ASSIGNED TASK. What does the passage about standardized systems describe as the "right relationship" when it comes to needs?

PASSAGE SHOWN.
────────

Standardised practices, models and systems tend to emphasise the lowest common
denominator, or the theory of “the best for the most”. This claim is dubious since “best”
ought to be worked out one person at a time rather than be imposed by some method
of “averaging” of needs that may be in their essence not at all so reducible to what is
shared across groups of people. Better to have many varieties of choices and options
available to people rather than to have a single size system that supposedly fits all.
This doesn’t work with shoes and it won’t work with other significant human needs.
Systems that are both flexible and designed “from and with” individuals are vastly more
likely to actually work for people than those that institutionalise people into
standardized patterns. It would still be true that there is a place for a variety of
standardised methods where the needs justify them such as in the case of some
diagnostic tests, some well proven sequences for learning particular skills and so forth.
However, in these cases it is still not the practice that dictates the process selected,
but rather the needs of individuals. This is the “right relationship” when it comes to
needs.

────────

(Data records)
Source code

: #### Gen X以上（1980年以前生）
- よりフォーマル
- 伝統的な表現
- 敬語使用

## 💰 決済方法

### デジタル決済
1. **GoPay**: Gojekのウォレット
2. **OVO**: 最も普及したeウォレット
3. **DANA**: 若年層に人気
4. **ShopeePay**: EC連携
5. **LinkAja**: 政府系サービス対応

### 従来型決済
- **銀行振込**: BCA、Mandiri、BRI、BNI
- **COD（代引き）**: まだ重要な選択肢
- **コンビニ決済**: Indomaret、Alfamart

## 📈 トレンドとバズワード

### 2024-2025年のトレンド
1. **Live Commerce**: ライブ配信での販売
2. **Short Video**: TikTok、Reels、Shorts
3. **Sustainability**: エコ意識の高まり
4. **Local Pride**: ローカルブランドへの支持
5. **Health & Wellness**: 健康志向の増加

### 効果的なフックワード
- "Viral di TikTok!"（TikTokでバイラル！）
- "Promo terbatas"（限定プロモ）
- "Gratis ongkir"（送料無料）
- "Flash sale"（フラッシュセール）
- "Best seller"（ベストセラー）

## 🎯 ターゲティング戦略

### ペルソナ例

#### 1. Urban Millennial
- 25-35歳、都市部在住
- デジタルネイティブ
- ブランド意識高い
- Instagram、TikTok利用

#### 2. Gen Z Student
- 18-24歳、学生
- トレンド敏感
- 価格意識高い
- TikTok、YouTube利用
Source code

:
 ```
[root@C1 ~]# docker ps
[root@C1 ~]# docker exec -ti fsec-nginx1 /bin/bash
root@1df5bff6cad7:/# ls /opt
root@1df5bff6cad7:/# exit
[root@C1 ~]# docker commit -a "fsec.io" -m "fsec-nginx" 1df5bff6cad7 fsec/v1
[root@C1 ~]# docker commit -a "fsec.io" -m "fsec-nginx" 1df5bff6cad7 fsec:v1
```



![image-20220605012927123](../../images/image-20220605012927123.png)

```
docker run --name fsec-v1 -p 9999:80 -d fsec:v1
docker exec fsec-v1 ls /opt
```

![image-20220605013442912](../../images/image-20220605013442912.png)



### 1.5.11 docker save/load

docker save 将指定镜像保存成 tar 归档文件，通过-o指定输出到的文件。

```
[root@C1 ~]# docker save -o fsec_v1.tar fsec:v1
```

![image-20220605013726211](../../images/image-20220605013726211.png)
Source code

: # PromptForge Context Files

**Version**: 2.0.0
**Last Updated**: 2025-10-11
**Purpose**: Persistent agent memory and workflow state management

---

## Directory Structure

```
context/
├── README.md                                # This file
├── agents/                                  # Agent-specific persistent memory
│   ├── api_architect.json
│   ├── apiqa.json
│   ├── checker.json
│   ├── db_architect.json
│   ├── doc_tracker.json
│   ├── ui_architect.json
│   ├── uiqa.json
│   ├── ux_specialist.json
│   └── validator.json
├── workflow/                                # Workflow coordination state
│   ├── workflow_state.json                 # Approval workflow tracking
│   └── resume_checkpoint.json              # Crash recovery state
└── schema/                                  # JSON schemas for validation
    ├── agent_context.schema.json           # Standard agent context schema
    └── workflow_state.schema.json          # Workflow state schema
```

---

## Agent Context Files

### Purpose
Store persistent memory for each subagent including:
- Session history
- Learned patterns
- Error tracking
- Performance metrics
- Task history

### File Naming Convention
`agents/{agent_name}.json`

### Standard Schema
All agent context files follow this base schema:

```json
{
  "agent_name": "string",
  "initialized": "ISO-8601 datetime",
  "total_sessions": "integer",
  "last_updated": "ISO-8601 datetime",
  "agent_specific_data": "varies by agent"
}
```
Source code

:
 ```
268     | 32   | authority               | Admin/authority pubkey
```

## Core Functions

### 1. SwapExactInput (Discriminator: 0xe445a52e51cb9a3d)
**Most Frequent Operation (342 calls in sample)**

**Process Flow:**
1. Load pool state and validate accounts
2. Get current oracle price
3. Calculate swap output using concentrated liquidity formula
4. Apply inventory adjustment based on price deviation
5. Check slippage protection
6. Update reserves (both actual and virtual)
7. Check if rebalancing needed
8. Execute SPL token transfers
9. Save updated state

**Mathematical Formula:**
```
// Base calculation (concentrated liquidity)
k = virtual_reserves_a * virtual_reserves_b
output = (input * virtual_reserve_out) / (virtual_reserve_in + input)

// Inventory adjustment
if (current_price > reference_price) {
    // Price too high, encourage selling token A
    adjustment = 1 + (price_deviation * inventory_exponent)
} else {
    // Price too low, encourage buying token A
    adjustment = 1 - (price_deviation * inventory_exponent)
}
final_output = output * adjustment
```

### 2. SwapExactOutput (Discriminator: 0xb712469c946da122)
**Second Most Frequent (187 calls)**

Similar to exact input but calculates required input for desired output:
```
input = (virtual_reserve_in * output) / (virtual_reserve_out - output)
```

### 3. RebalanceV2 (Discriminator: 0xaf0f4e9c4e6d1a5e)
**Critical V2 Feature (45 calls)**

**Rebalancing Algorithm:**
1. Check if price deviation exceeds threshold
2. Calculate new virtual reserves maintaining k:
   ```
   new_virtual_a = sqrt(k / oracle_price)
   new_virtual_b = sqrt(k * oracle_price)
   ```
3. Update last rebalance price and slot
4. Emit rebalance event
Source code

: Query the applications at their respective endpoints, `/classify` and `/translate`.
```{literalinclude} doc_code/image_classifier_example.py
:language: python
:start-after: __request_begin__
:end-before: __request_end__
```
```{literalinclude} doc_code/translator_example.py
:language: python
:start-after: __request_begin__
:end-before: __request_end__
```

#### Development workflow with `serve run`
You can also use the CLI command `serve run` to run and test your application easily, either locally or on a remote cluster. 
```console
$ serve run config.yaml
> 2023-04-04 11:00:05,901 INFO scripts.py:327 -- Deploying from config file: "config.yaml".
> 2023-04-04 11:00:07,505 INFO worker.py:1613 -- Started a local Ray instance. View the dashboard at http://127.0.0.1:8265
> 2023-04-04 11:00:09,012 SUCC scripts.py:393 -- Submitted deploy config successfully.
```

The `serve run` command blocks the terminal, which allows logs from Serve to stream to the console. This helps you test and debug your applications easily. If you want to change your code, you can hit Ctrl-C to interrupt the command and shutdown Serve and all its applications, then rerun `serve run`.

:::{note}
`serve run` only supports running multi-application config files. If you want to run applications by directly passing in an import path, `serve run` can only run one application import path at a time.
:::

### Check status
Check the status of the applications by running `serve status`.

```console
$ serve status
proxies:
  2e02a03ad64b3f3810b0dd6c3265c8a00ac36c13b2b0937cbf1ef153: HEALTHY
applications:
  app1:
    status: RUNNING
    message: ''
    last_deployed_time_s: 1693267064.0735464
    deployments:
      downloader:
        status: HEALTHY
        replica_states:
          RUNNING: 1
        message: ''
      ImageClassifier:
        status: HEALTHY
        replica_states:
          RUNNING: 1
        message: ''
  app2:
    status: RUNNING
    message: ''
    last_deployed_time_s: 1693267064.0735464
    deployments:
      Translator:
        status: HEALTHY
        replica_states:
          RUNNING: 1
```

────────

OUTPUT FOR THIS TASK. It is the relationship in which the needs of individuals, not the practice, dictate the process selected.